What is a Peer to Peer ISA?
A Peer to Peer ISA sounds complicated – but to the experienced and keen investor, it can be a great way to diversify your portfolio, try a new, innovative form of investing, while benefiting from the tax benefits associated with an ISA account. But what exactly is a Peer to Peer ISA, and which ones should you be looking at?
What is an Peer to Peer ISA?
Also known as an Innovative ISA, a Peer to Peer ISA is makes use of the ISA platform by using peer to peer lending (P2P).
This does what it says on the tin: a peer can lend to a peer.
In these types of ISAs, savers are able to choose to lend their money to a borrower directly rather than going through a middle man – this cuts out stages to the process and also means that the lender (in this case, maybe you) can benefit from a better interest return on their investment.

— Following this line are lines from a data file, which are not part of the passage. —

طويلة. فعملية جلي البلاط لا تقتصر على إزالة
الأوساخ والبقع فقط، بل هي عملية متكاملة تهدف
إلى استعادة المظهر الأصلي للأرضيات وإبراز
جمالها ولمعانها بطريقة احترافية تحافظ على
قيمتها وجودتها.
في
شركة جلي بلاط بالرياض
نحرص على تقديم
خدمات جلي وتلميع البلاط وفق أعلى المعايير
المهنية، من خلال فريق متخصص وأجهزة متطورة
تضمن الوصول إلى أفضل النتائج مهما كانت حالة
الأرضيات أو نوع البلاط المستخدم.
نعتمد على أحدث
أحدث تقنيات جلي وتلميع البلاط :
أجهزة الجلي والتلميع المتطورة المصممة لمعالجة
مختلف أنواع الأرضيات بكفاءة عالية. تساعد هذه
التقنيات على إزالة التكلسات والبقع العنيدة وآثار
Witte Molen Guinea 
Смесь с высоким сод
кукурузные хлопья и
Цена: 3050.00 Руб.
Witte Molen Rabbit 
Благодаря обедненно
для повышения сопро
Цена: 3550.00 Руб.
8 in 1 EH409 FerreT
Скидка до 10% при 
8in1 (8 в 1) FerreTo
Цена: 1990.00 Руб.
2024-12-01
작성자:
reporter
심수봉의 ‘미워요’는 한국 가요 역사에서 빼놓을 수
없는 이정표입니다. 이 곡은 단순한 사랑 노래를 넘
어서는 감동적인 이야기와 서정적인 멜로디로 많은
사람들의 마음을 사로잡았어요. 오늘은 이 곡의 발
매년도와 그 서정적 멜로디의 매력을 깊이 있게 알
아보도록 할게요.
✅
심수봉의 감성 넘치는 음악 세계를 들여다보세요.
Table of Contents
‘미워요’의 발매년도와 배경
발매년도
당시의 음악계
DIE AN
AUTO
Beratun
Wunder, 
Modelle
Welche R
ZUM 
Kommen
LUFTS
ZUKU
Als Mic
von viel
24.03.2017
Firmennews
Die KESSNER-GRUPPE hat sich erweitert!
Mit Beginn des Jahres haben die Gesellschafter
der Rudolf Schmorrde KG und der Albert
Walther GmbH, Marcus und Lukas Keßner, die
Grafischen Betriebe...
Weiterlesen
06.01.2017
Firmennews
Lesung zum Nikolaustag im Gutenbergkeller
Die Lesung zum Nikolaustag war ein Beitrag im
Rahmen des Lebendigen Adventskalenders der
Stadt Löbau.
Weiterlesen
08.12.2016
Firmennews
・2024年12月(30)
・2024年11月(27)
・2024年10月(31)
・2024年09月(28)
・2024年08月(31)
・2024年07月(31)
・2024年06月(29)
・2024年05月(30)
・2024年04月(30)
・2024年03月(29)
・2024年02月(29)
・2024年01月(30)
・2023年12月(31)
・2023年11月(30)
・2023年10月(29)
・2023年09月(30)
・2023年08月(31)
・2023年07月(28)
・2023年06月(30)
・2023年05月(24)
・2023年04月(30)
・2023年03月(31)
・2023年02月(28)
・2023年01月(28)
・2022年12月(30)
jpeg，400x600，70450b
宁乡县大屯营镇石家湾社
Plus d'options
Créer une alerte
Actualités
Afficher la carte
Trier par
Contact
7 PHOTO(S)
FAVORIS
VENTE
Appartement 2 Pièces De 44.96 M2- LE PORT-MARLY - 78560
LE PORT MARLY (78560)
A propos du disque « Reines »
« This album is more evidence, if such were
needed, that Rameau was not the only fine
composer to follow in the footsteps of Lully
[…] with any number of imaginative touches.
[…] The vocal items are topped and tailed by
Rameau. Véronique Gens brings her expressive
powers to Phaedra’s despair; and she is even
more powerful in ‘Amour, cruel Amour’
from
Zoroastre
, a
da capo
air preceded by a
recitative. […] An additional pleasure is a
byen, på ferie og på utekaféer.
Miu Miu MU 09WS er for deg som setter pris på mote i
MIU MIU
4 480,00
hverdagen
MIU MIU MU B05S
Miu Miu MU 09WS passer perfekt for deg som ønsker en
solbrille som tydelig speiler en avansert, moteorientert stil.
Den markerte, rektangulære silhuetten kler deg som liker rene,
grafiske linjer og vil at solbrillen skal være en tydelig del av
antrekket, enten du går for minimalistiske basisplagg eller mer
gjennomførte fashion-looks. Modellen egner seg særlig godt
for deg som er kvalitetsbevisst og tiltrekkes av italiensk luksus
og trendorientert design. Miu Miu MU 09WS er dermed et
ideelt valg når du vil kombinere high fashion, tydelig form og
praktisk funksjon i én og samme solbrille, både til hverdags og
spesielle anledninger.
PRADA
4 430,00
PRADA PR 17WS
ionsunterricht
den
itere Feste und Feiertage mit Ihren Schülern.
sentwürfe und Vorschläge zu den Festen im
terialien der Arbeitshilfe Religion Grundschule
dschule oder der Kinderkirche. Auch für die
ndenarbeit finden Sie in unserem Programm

There is a fairly big range of different platforms which offer Innovative or Peer to Peer Lending; this means whether you are looking to lend your money to others and enjoy the returns, or looking to borrow money through this platform, there is a lot of choice.
How does it work?
Like any ISA, this allows investors to gain returns on their investments which are protected from the taxman because it is within the ISA wrapper; the UK government allows every British adult to put up to £20,000 each year into an ISA or ISAs, the returns of which will be safe from capital gains tax.
This type of ISA are typically available online, and allow you as an investor to put your money into various types of funds of which borrowers can seek various types of loans (e.g. personal, business, property).
Your money will then be lent to individuals and ideally generate returns.
In order to get a Peer to Peer ISA you have to be…
- Over the age of 18
- A resident of the UK
- A UK taxpayer
What are the risks?
This is a more risky form of investment when it comes to ISAs so it suits a more experienced investor who also has a fairly good tolerance for risk.
The risk with any investment is that you could theoretically get less money back than the amount that you put in.
But with Peer to Peer lending, this is slightly riskier – especially as this kind of investing is not currently under the protection of the Financial Services Compensation Scheme (FSCS).
It is, however, regulated by the Financial Conduct Authority.